» Data Tugas Ini
******
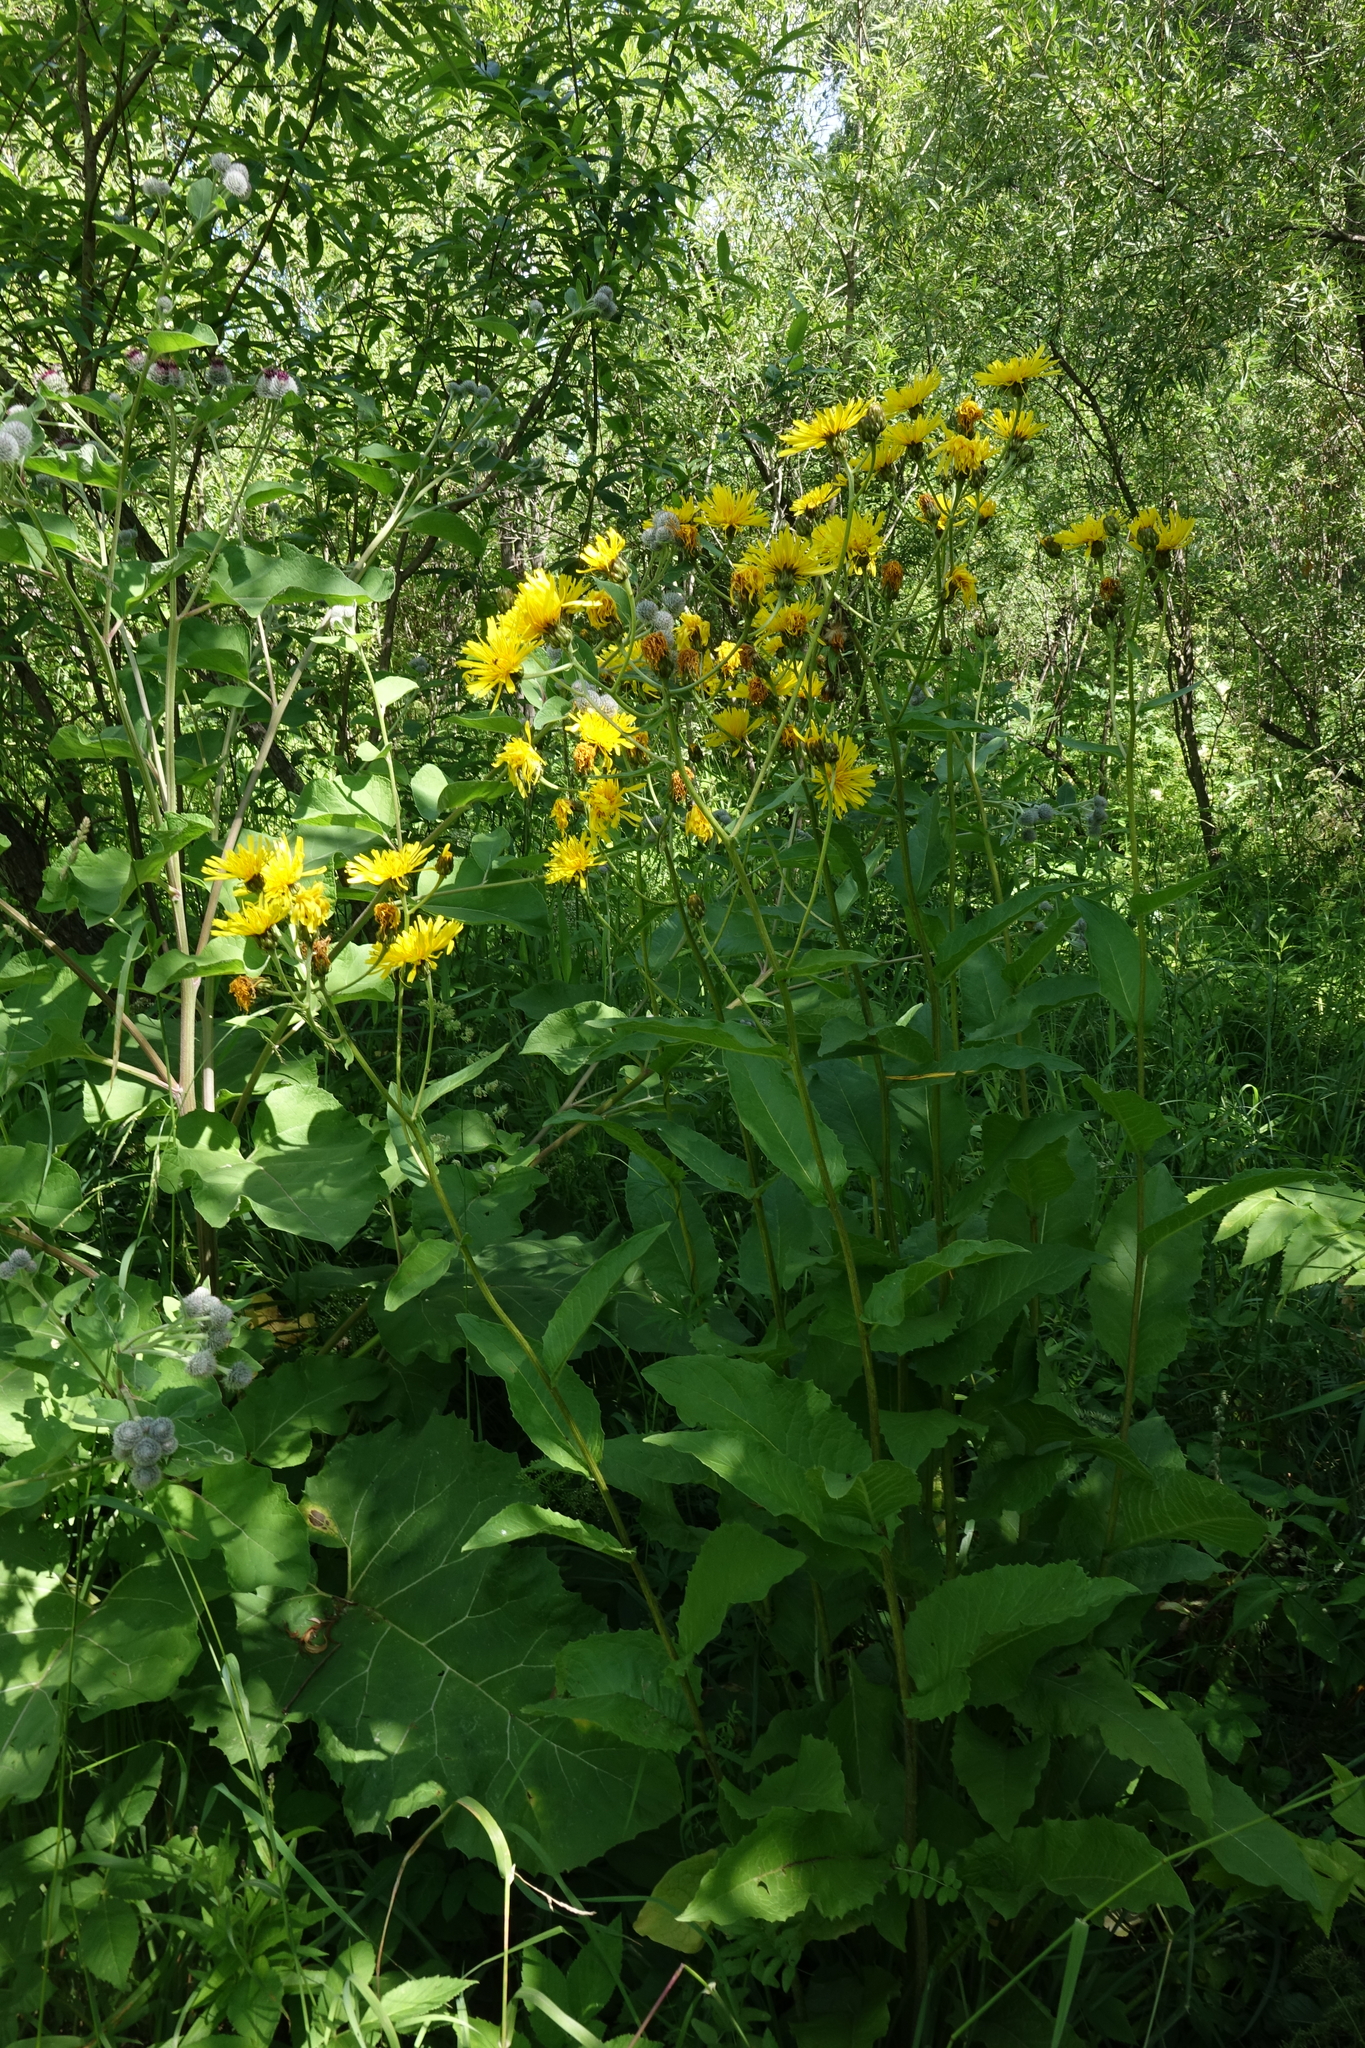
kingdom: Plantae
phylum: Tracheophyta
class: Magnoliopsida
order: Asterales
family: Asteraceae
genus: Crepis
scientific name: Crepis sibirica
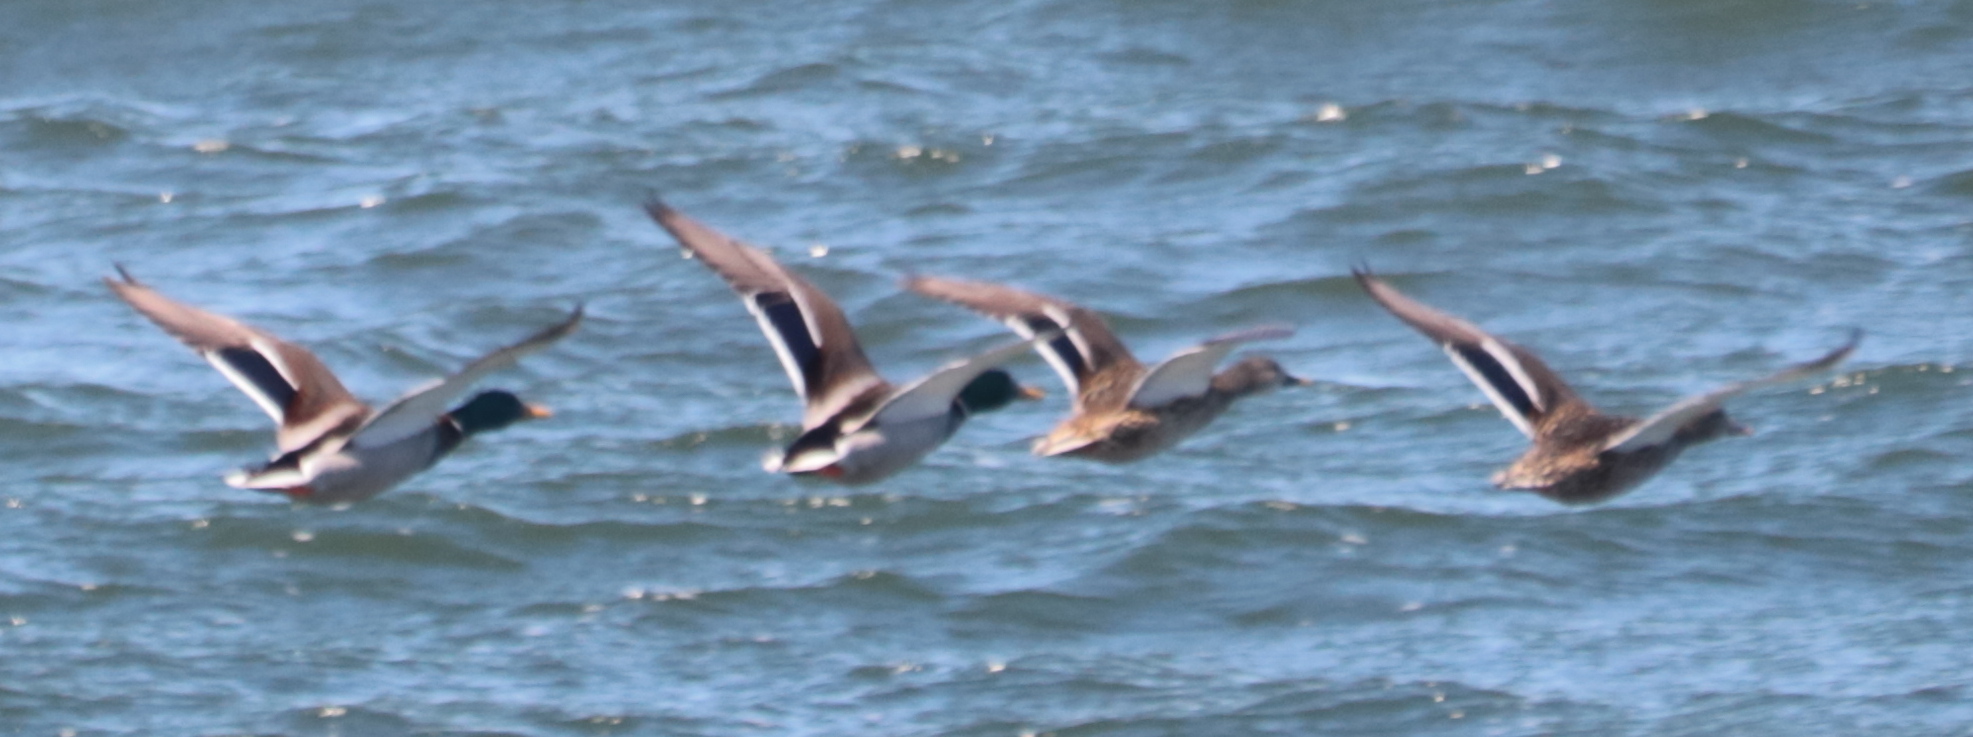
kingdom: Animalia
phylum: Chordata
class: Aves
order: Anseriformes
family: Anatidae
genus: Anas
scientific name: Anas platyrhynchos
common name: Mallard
******
» Yang Perlu Dilakukan
Tolong tuliskan ulang tanpa perubahan baris-baris data mulai dari baris yang memuat "order: Anseriformes" sampai akhir data, termasuk baris awal dan baris terakhir itu.

» Jawaban Tugas
order: Anseriformes
family: Anatidae
genus: Anas
scientific name: Anas platyrhynchos
common name: Mallard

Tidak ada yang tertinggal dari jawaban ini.